Der zweite Bestandteil von Geldordnung ist der Begriff "Ordnung". Walter Eucken sieht in dem heutigen Ordnungsbegriff eine Sache, die zur Erfassung aller wirtschaftlichen Prozesse zu einem speziellen Zeitpunkt dient. Er sagt, dass der Mensch nicht nur wissen will, wie jene konkrete Ordnung aussieht, sondern dass der Mensch auch immer nach einer besseren Ordnung strebt.[5] Angel Rugina empfindet gerade das Registrieren jener Ordnung für die Wissenschaft als besonders elementar. Seiner Meinung nach fällt es schwer, etwas Nützliches und Sinnreiches über die Tätigkeiten innerhalb einer Volkswirtschaft, über die Individuen, über den Güterstrom und die Kombination dieser Faktoren zu sagen, wenn die (Wirtschafts-) Ordnung nicht klar erkannt wird.[6] Geldordnungen spiegeln die strukturelle Betrachtung des Verhältnisses zwischen Wirtschaft und Staat in einer Gesellschaft wider und dienen der Erhebung der Geldwirklichkeit im Rahmen eines volkswirtschaftlichen Raumes.[7] Abhängig von Wirtschaftsraum und Staatsform können verschiedene Komponenten von Geldordnungen nebeneinander bestehen. Eine dezentral strukturierte Wirtschaftsordnung ist auf eine Koordination der Wirtschaftssubjekte angewiesen, während bei einer zentral organisierten Wirtschaftsordnung Geld eine eher untergeordnete Rolle spielt, da die Steuerung von wirtschaftlichen Prozessen nicht über die am Markt geltenden Preise, sondern durch staatliche Stellen erfolgt. Letztere führen ihre wirtschaftlichen Aktivitäten über den Preismechanismus durch. Die Geldordnung hat hier die große Aufgabe, die Existenz eines funktionierenden Preismechanismus sicherzustellen sowie für eine gut organisierte wettbewerbliche Wirtschaft zu sorgen.[8] In der Historie gibt es mehrere Elemente, von denen in dieser Arbeit die fünf Bedeutendsten einzeln dargestellt werden. Man findet sie in jedem volkswirtschaftlichen Raum, sie bedingen sich teilweise und funktionieren oft nur im Zusammenspiel.

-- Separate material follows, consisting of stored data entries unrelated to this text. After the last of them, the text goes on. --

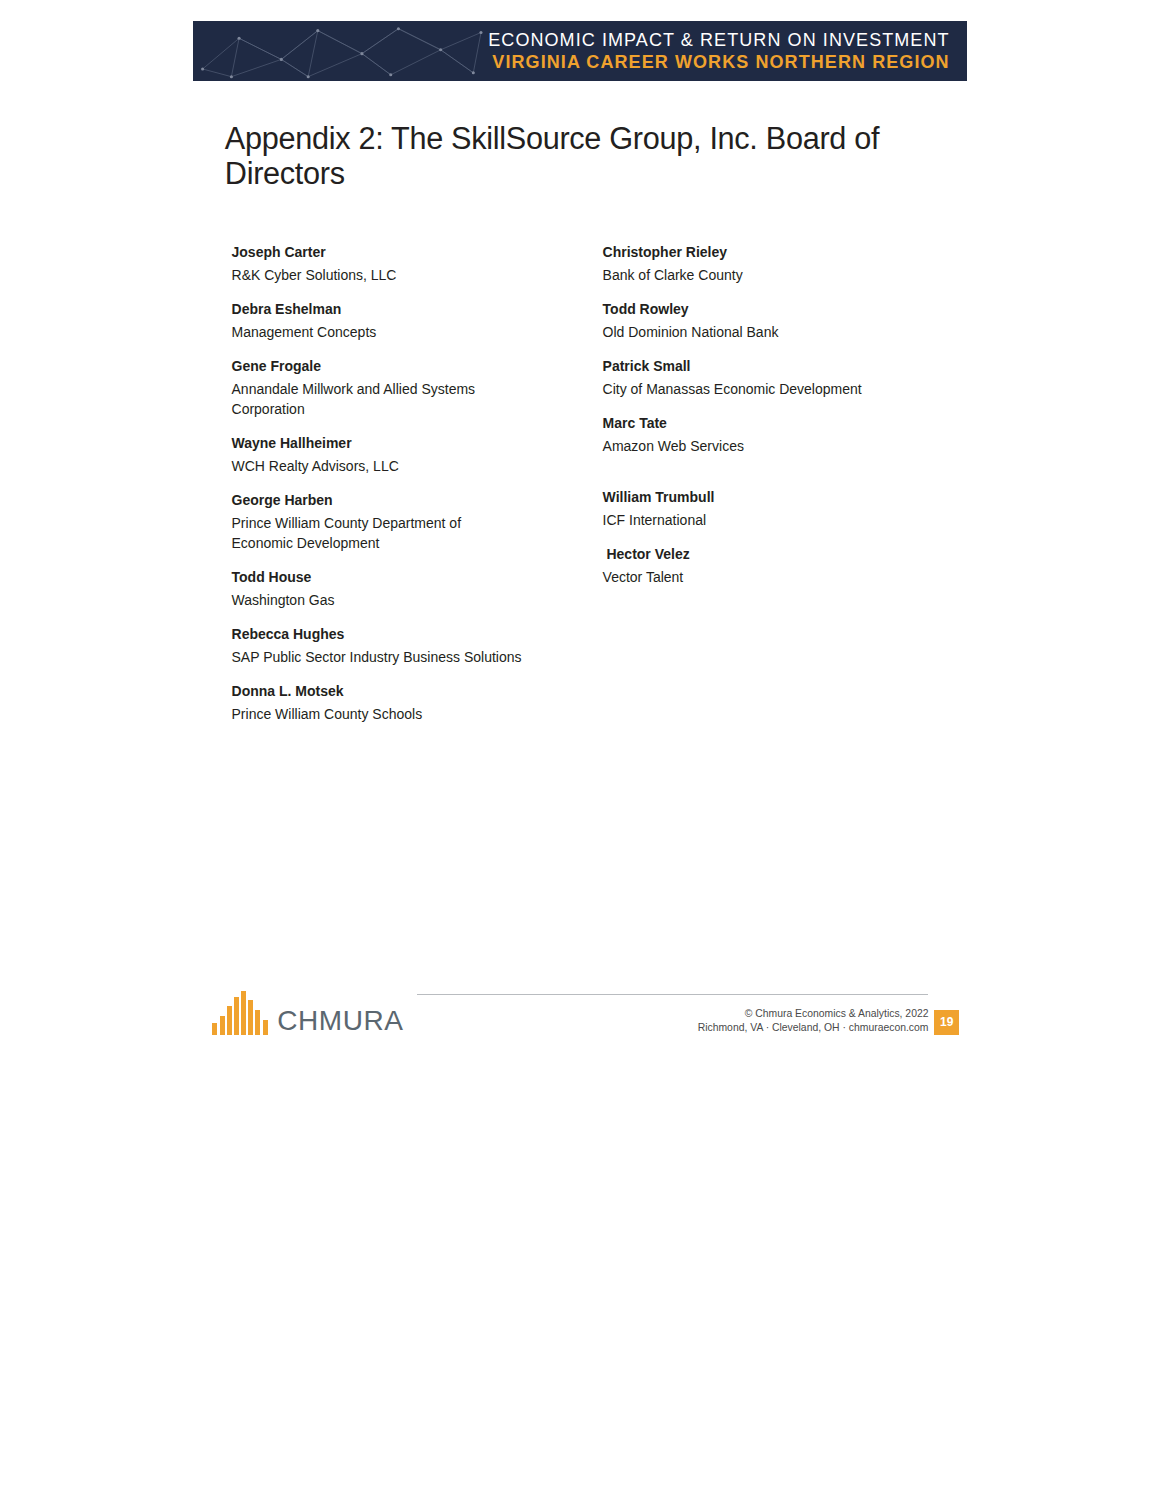ECONOMIC IMPACT & RETURN ON INVESTMENT
VIRGINIA CAREER WORKS NORTHERN REGION
Appendix 2: The SkillSource Group, Inc. Board of Directors
Joseph Carter
R&K Cyber Solutions, LLC
Debra Eshelman
Management Concepts
Gene Frogale
Annandale Millwork and Allied Systems Corporation
Wayne Hallheimer
WCH Realty Advisors, LLC
George Harben
Prince William County Department of
Economic Development
Todd House
Washington Gas
Rebecca Hughes
SAP Public Sector Industry Business Solutions
Donna L. Motsek
Prince William County Schools
Christopher Rieley
Bank of Clarke County
Todd Rowley
Old Dominion National Bank
Patrick Small
City of Manassas Economic Development
Marc Tate
Amazon Web Services
William Trumbull
ICF International
Hector Velez
Vector Talent
CHMURA
© Chmura Economics & Analytics, 2022
Richmond, VA · Cleveland, OH · chmuraecon.com
19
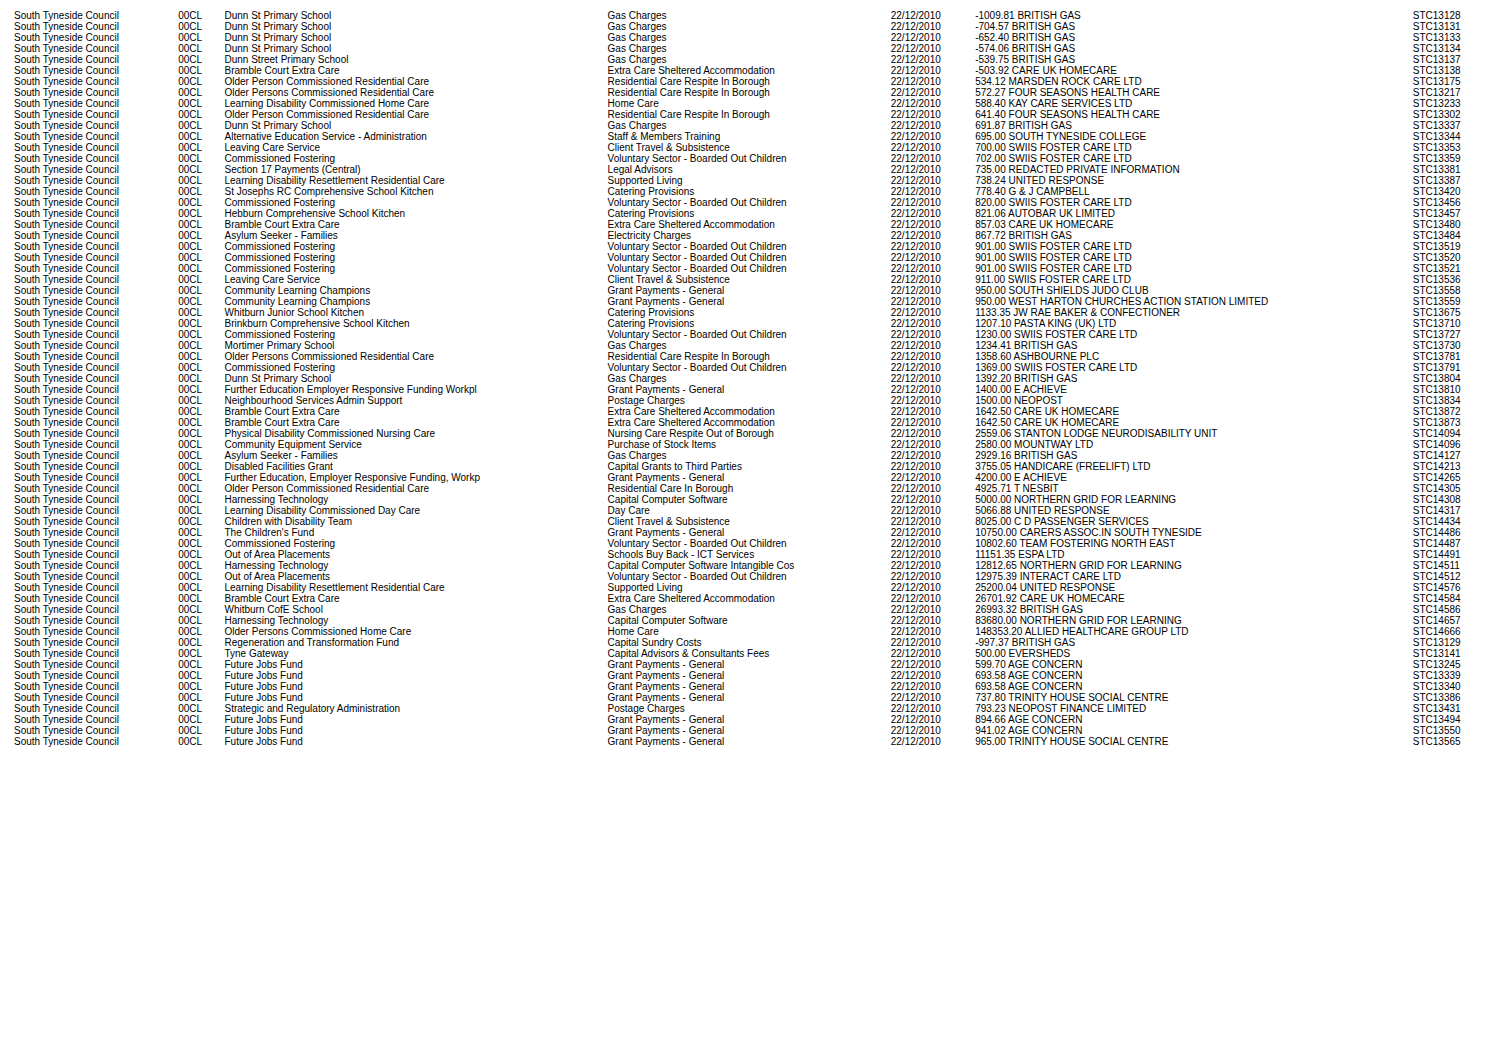| South Tyneside Council | 00CL | Dunn St Primary School | Gas Charges | 22/12/2010 | -1009.81 BRITISH GAS | STC13128 |
| South Tyneside Council | 00CL | Dunn St Primary School | Gas Charges | 22/12/2010 | -704.57 BRITISH GAS | STC13131 |
| South Tyneside Council | 00CL | Dunn St Primary School | Gas Charges | 22/12/2010 | -652.40 BRITISH GAS | STC13133 |
| South Tyneside Council | 00CL | Dunn St Primary School | Gas Charges | 22/12/2010 | -574.06 BRITISH GAS | STC13134 |
| South Tyneside Council | 00CL | Dunn Street Primary School | Gas Charges | 22/12/2010 | -539.75 BRITISH GAS | STC13137 |
| South Tyneside Council | 00CL | Bramble Court Extra Care | Extra Care Sheltered Accommodation | 22/12/2010 | -503.92 CARE UK HOMECARE | STC13138 |
| South Tyneside Council | 00CL | Older Person Commissioned Residential Care | Residential Care Respite In Borough | 22/12/2010 | 534.12 MARSDEN ROCK CARE LTD | STC13175 |
| South Tyneside Council | 00CL | Older Persons Commissioned Residential Care | Residential Care Respite In Borough | 22/12/2010 | 572.27 FOUR SEASONS HEALTH CARE | STC13217 |
| South Tyneside Council | 00CL | Learning Disability Commissioned Home Care | Home Care | 22/12/2010 | 588.40 KAY CARE SERVICES LTD | STC13233 |
| South Tyneside Council | 00CL | Older Person Commissioned Residential Care | Residential Care Respite In Borough | 22/12/2010 | 641.40 FOUR SEASONS HEALTH CARE | STC13302 |
| South Tyneside Council | 00CL | Dunn St Primary School | Gas Charges | 22/12/2010 | 691.87 BRITISH GAS | STC13337 |
| South Tyneside Council | 00CL | Alternative Education Service - Administration | Staff & Members Training | 22/12/2010 | 695.00 SOUTH TYNESIDE COLLEGE | STC13344 |
| South Tyneside Council | 00CL | Leaving Care Service | Client Travel & Subsistence | 22/12/2010 | 700.00 SWIIS FOSTER CARE LTD | STC13353 |
| South Tyneside Council | 00CL | Commissioned Fostering | Voluntary Sector - Boarded Out Children | 22/12/2010 | 702.00 SWIIS FOSTER CARE LTD | STC13359 |
| South Tyneside Council | 00CL | Section 17 Payments (Central) | Legal Advisors | 22/12/2010 | 735.00 REDACTED PRIVATE INFORMATION | STC13381 |
| South Tyneside Council | 00CL | Learning Disability Resettlement Residential Care | Supported Living | 22/12/2010 | 738.24 UNITED RESPONSE | STC13387 |
| South Tyneside Council | 00CL | St Josephs RC Comprehensive School Kitchen | Catering Provisions | 22/12/2010 | 778.40 G & J CAMPBELL | STC13420 |
| South Tyneside Council | 00CL | Commissioned Fostering | Voluntary Sector - Boarded Out Children | 22/12/2010 | 820.00 SWIIS FOSTER CARE LTD | STC13456 |
| South Tyneside Council | 00CL | Hebburn Comprehensive School Kitchen | Catering Provisions | 22/12/2010 | 821.06 AUTOBAR UK LIMITED | STC13457 |
| South Tyneside Council | 00CL | Bramble Court Extra Care | Extra Care Sheltered Accommodation | 22/12/2010 | 857.03 CARE UK HOMECARE | STC13480 |
| South Tyneside Council | 00CL | Asylum Seeker - Families | Electricity Charges | 22/12/2010 | 867.72 BRITISH GAS | STC13484 |
| South Tyneside Council | 00CL | Commissioned Fostering | Voluntary Sector - Boarded Out Children | 22/12/2010 | 901.00 SWIIS FOSTER CARE LTD | STC13519 |
| South Tyneside Council | 00CL | Commissioned Fostering | Voluntary Sector - Boarded Out Children | 22/12/2010 | 901.00 SWIIS FOSTER CARE LTD | STC13520 |
| South Tyneside Council | 00CL | Commissioned Fostering | Voluntary Sector - Boarded Out Children | 22/12/2010 | 901.00 SWIIS FOSTER CARE LTD | STC13521 |
| South Tyneside Council | 00CL | Leaving Care Service | Client Travel & Subsistence | 22/12/2010 | 911.00 SWIIS FOSTER CARE LTD | STC13536 |
| South Tyneside Council | 00CL | Community Learning Champions | Grant Payments - General | 22/12/2010 | 950.00 SOUTH SHIELDS JUDO CLUB | STC13558 |
| South Tyneside Council | 00CL | Community Learning Champions | Grant Payments - General | 22/12/2010 | 950.00 WEST HARTON CHURCHES ACTION STATION LIMITED | STC13559 |
| South Tyneside Council | 00CL | Whitburn Junior School Kitchen | Catering Provisions | 22/12/2010 | 1133.35 JW RAE BAKER & CONFECTIONER | STC13675 |
| South Tyneside Council | 00CL | Brinkburn Comprehensive School Kitchen | Catering Provisions | 22/12/2010 | 1207.10 PASTA KING (UK) LTD | STC13710 |
| South Tyneside Council | 00CL | Commissioned Fostering | Voluntary Sector - Boarded Out Children | 22/12/2010 | 1230.00 SWIIS FOSTER CARE LTD | STC13727 |
| South Tyneside Council | 00CL | Mortimer Primary School | Gas Charges | 22/12/2010 | 1234.41 BRITISH GAS | STC13730 |
| South Tyneside Council | 00CL | Older Persons Commissioned Residential Care | Residential Care Respite In Borough | 22/12/2010 | 1358.60 ASHBOURNE PLC | STC13781 |
| South Tyneside Council | 00CL | Commissioned Fostering | Voluntary Sector - Boarded Out Children | 22/12/2010 | 1369.00 SWIIS FOSTER CARE LTD | STC13791 |
| South Tyneside Council | 00CL | Dunn St Primary School | Gas Charges | 22/12/2010 | 1392.20 BRITISH GAS | STC13804 |
| South Tyneside Council | 00CL | Further Education Employer Responsive Funding Workpl | Grant Payments - General | 22/12/2010 | 1400.00 E ACHIEVE | STC13810 |
| South Tyneside Council | 00CL | Neighbourhood Services Admin Support | Postage Charges | 22/12/2010 | 1500.00 NEOPOST | STC13834 |
| South Tyneside Council | 00CL | Bramble Court Extra Care | Extra Care Sheltered Accommodation | 22/12/2010 | 1642.50 CARE UK HOMECARE | STC13872 |
| South Tyneside Council | 00CL | Bramble Court Extra Care | Extra Care Sheltered Accommodation | 22/12/2010 | 1642.50 CARE UK HOMECARE | STC13873 |
| South Tyneside Council | 00CL | Physical Disability Commissioned Nursing Care | Nursing Care Respite Out of Borough | 22/12/2010 | 2559.06 STANTON LODGE NEURODISABILITY UNIT | STC14094 |
| South Tyneside Council | 00CL | Community Equipment Service | Purchase of Stock Items | 22/12/2010 | 2580.00 MOUNTWAY LTD | STC14096 |
| South Tyneside Council | 00CL | Asylum Seeker - Families | Gas Charges | 22/12/2010 | 2929.16 BRITISH GAS | STC14127 |
| South Tyneside Council | 00CL | Disabled Facilities Grant | Capital Grants to Third Parties | 22/12/2010 | 3755.05 HANDICARE (FREELIFT) LTD | STC14213 |
| South Tyneside Council | 00CL | Further Education, Employer Responsive Funding, Workp | Grant Payments - General | 22/12/2010 | 4200.00 E ACHIEVE | STC14265 |
| South Tyneside Council | 00CL | Older Person Commissioned Residential Care | Residential Care In Borough | 22/12/2010 | 4925.71 T NESBIT | STC14305 |
| South Tyneside Council | 00CL | Harnessing Technology | Capital Computer Software | 22/12/2010 | 5000.00 NORTHERN GRID FOR LEARNING | STC14308 |
| South Tyneside Council | 00CL | Learning Disability Commissioned Day Care | Day Care | 22/12/2010 | 5066.88 UNITED RESPONSE | STC14317 |
| South Tyneside Council | 00CL | Children with Disability Team | Client Travel & Subsistence | 22/12/2010 | 8025.00 C D PASSENGER SERVICES | STC14434 |
| South Tyneside Council | 00CL | The Children's Fund | Grant Payments - General | 22/12/2010 | 10750.00 CARERS ASSOC.IN SOUTH TYNESIDE | STC14486 |
| South Tyneside Council | 00CL | Commissioned Fostering | Voluntary Sector - Boarded Out Children | 22/12/2010 | 10802.60 TEAM FOSTERING NORTH EAST | STC14487 |
| South Tyneside Council | 00CL | Out of Area Placements | Schools Buy Back - ICT Services | 22/12/2010 | 11151.35 ESPA LTD | STC14491 |
| South Tyneside Council | 00CL | Harnessing Technology | Capital Computer Software Intangible Cos | 22/12/2010 | 12812.65 NORTHERN GRID FOR LEARNING | STC14511 |
| South Tyneside Council | 00CL | Out of Area Placements | Voluntary Sector - Boarded Out Children | 22/12/2010 | 12975.39 INTERACT CARE LTD | STC14512 |
| South Tyneside Council | 00CL | Learning Disability Resettlement Residential Care | Supported Living | 22/12/2010 | 25200.04 UNITED RESPONSE | STC14576 |
| South Tyneside Council | 00CL | Bramble Court Extra Care | Extra Care Sheltered Accommodation | 22/12/2010 | 26701.92 CARE UK HOMECARE | STC14584 |
| South Tyneside Council | 00CL | Whitburn CofE School | Gas Charges | 22/12/2010 | 26993.32 BRITISH GAS | STC14586 |
| South Tyneside Council | 00CL | Harnessing Technology | Capital Computer Software | 22/12/2010 | 83680.00 NORTHERN GRID FOR LEARNING | STC14657 |
| South Tyneside Council | 00CL | Older Persons Commissioned Home Care | Home Care | 22/12/2010 | 148353.20 ALLIED HEALTHCARE GROUP LTD | STC14666 |
| South Tyneside Council | 00CL | Regeneration and Transformation Fund | Capital Sundry Costs | 22/12/2010 | -997.37 BRITISH GAS | STC13129 |
| South Tyneside Council | 00CL | Tyne Gateway | Capital Advisors & Consultants Fees | 22/12/2010 | 500.00 EVERSHEDS | STC13141 |
| South Tyneside Council | 00CL | Future Jobs Fund | Grant Payments - General | 22/12/2010 | 599.70 AGE CONCERN | STC13245 |
| South Tyneside Council | 00CL | Future Jobs Fund | Grant Payments - General | 22/12/2010 | 693.58 AGE CONCERN | STC13339 |
| South Tyneside Council | 00CL | Future Jobs Fund | Grant Payments - General | 22/12/2010 | 693.58 AGE CONCERN | STC13340 |
| South Tyneside Council | 00CL | Future Jobs Fund | Grant Payments - General | 22/12/2010 | 737.80 TRINITY HOUSE SOCIAL CENTRE | STC13386 |
| South Tyneside Council | 00CL | Strategic and Regulatory Administration | Postage Charges | 22/12/2010 | 793.23 NEOPOST FINANCE LIMITED | STC13431 |
| South Tyneside Council | 00CL | Future Jobs Fund | Grant Payments - General | 22/12/2010 | 894.66 AGE CONCERN | STC13494 |
| South Tyneside Council | 00CL | Future Jobs Fund | Grant Payments - General | 22/12/2010 | 941.02 AGE CONCERN | STC13550 |
| South Tyneside Council | 00CL | Future Jobs Fund | Grant Payments - General | 22/12/2010 | 965.00 TRINITY HOUSE SOCIAL CENTRE | STC13565 |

3 Natürliche Elemente der Geldordnung

3.1 Historische Betrachtung der natürlichen Geldordnung

Bereits vor der Antike werden Güter und Gegenstände (z.B. Kühe, Korn, Pelze) als Tausch- und Rechenmittel verwendet, welche allgemein eine hohe Wertschätzung genießen. Die Wertannahmen für diese kostbaren Güter basieren auf humanistischem sowie soziokulturellem Denken und werden durch die Mitwirkung der Inputfaktoren Natur, Arbeit und Kapital maßgeblich mitbestimmt.[9] Durch zum Teil bereits genannte Vorteile (z.B. Teilbarkeit, Gleichartigkeit, stoffliche Homogenität, geringe Münzanzahl für hohe Werte, etc.) setzt sich das Münzgeld sehr schnell gegen das Naturalgeld durch.[10] Das metallistische Wertsystem, welches begründet, dass der Stoffwert der Münze dem Wert des Geldes entspricht, dominiert bis zur Auflösung des Goldstandards im 20. Jahrhundert.[11] Auch wenn es in der Antike eine vorwiegend natürliche Geldordnung gibt, werden jene durch künstliche Elemente angereichert, indem bspw. Münzen geprägt werden, um eine Funktionstüchtigkeit der natürlichen Geldordnung in der Praxis sicherzustellen. Dieser Ansatz bildet die Basis für die Konventionstheorie, die bei Platon und Aristoteles ihren Ursprung findet. Platon sieht Geld als ein „verabredetes Zeichen für den Tausch“, bzw. als ein „Symbol oder Zeichen“ an.[12] Aristoteles beobachtet, dass das Geld durch die Übereinkunft der Menschen entstanden sei, nicht durch die Natur, sondern durch das Gesetz.[13] Er spricht weiterhin von der quantitativen Vergleichbarkeit der Leistungen und hebt den staatlichen Einfluss auf den Wert des Geldes hervor.[14] Wenn man die Konventionstheorie auf Heute beziehen würde, läge der Ursprung und somit der Kaufwert des Geldes in der staatlichen Autorität.[15]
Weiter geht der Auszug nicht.